Hace muchos años, nos impresionó una afirmación de Julián Marías transcribiendo a Ortega. Seguramente, la habíamos leído antes y la compartimos, pero esa vez nos sonó como una clarinada. Y ahora retomamos la cita porque es muy ajustada a lo que venimos proponiendo: “(…) el liberalismo, antes que una cuestión de más o de menos en política, es una idea radical sobre la vida: es creer que cada ser humano debe quedar franco para henchir su individual e intransferible destino” (La rebelión de las sociedades-masa, La Nación, abril 27 de 1958) (…) Muy bien, si el liberalismo consiste en dejarle a cada cual la holgura que precisa para hallarse franco en la posibilidad de henchir su destino, podríamos suponer que allí donde la gente está cómoda con una pequeñísima-o casi nula-franja de libertad, hay liberalismo, porque cada cual puede henchir su destino hasta un exiguo límite más allá del cual no apetece nada. Y entonces, la cortedad del horizonte nos haría decir que, a su modo, esa sociedad es liberal porque deja a sus hombres henchir su vida en el espacio a que están habituados y dentro del cual no vivencian ni privación ni despojo, ni injusticia. ¿Y realmente será liberal esa sociedad? ¿La libertad que hace falta para ser liberal dependerá nada más que de las imágenes sociales, de las sensaciones sociales, de lo que una sociedad cree y siente como normal?

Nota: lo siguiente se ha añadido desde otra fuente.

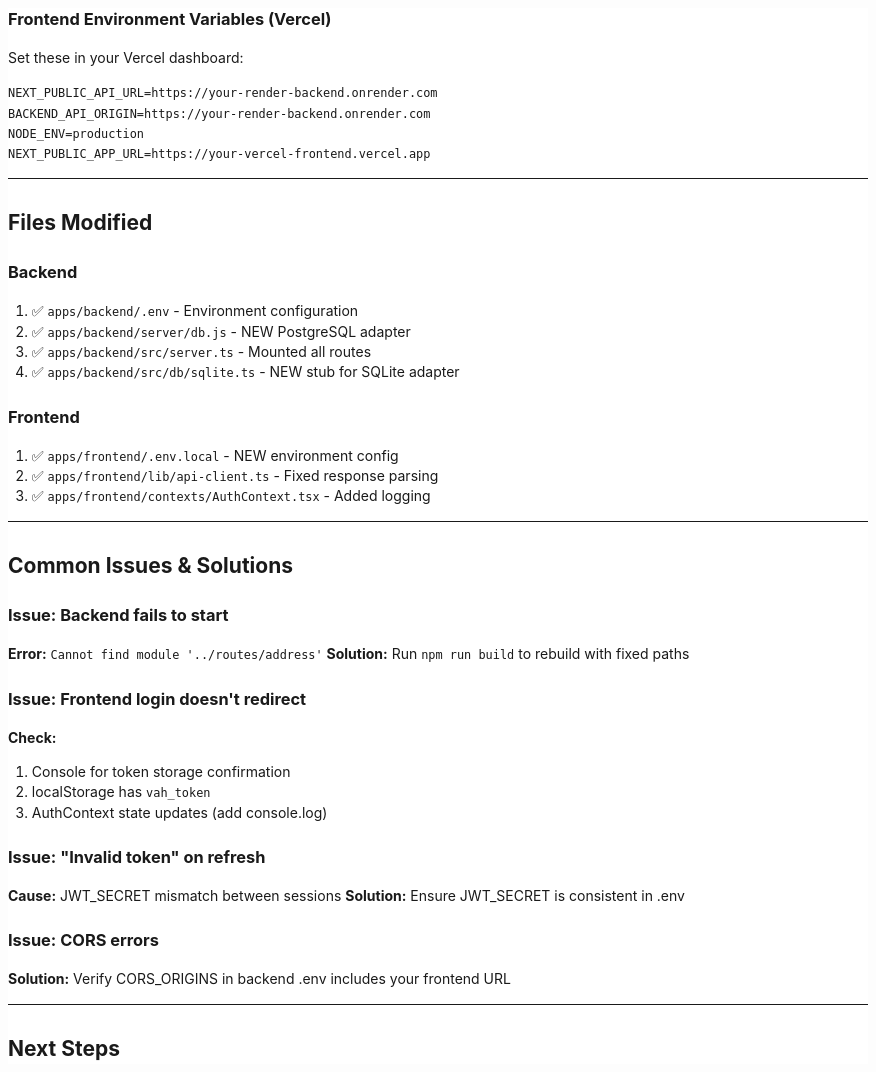 ### Frontend Environment Variables (Vercel)

Set these in your Vercel dashboard:

```env
NEXT_PUBLIC_API_URL=https://your-render-backend.onrender.com
BACKEND_API_ORIGIN=https://your-render-backend.onrender.com
NODE_ENV=production
NEXT_PUBLIC_APP_URL=https://your-vercel-frontend.vercel.app
```

---

## Files Modified

### Backend
1. ✅ `apps/backend/.env` - Environment configuration
2. ✅ `apps/backend/server/db.js` - NEW PostgreSQL adapter
3. ✅ `apps/backend/src/server.ts` - Mounted all routes
4. ✅ `apps/backend/src/db/sqlite.ts` - NEW stub for SQLite adapter

### Frontend
1. ✅ `apps/frontend/.env.local` - NEW environment config
2. ✅ `apps/frontend/lib/api-client.ts` - Fixed response parsing
3. ✅ `apps/frontend/contexts/AuthContext.tsx` - Added logging

---

## Common Issues & Solutions

### Issue: Backend fails to start
**Error:** `Cannot find module '../routes/address'`
**Solution:** Run `npm run build` to rebuild with fixed paths

### Issue: Frontend login doesn't redirect
**Check:**
1. Console for token storage confirmation
2. localStorage has `vah_token`
3. AuthContext state updates (add console.log)

### Issue: "Invalid token" on refresh
**Cause:** JWT_SECRET mismatch between sessions
**Solution:** Ensure JWT_SECRET is consistent in .env

### Issue: CORS errors
**Solution:** Verify CORS_ORIGINS in backend .env includes your frontend URL

---

## Next Steps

El “plus” que objetivamente nosotros creemos que necesita esa sociedad para alcanzar el umbral del liberalismo, ¿será simplemente una representación mental nuestra? Y es acá donde necesitamos completar la idea. Es cierto que la dosis de libertad que un sistema requiere para calzar en el molde del liberalismo depende parcialmente de las ideas, las presiones y las vigencias sociales tempoespaciales de cada sociedad. Pero en tanto en cuanto el margen para henchir la vida personal, en tanto en cuanto lo de quedar franco para ello, se remita a una confrontación objetiva con un esquema también objetivo de libertad justa. La libertad y la justicia se realizan históricamente, se vivencian históricamente de acuerdo a la sensibilidad social de cada grupo humano.

Pero desde que con un juicio crítico casi nadie deja de señalar como intolerables ciertos estrechamientos de la libertad, ciertas compresiones y depresiones de la libertad, es porque hay un mínimo de libertad objetivamente indispensable-más allá de lo que la gente padezca o no como privación y como injusticia-que todo sistema debe acoger si aspira a entrar en la categoría del liberalismo. No todo se mueve, entonces, en el orbe de lo que subjetivamente creen, imaginan y sienten los hombres en su instalación dentro del complejo cultural al que están incardinados. Hay algo que se remonta un poco más arriba o más “afuera” de ese cerco. Hay algo que llega desde la recta razón, razón vital a la manera orteguiana, pero razón al fin; no teorización abstracta, no apriorismo racionalista, pero sí un criterio de valor más o menos objetivo. ¿De dónde sale ese criterio? De las valoraciones de las sociedades liberales, libándolas a su vez en la objetividad del valor justicia. Entonces se nos dirá: ¿una sociedad cualquiera sólo será liberal si se adapta a los criterios de valor que impone autoritariamente otra sociedad distinta que se cree ella misma liberal? ¿Es justo que los patrones de la sociedad liberal se tomen como standard para medir la “liberalidad” de las demás? O todavía, ¿es justo que esos patrones se den por objetivamente universalizados? Porque con título similar la sociedad no-liberal o anti-liberal podría hacer valer los suyos bajo cualquier nombre, y aspirar a extenderlos”.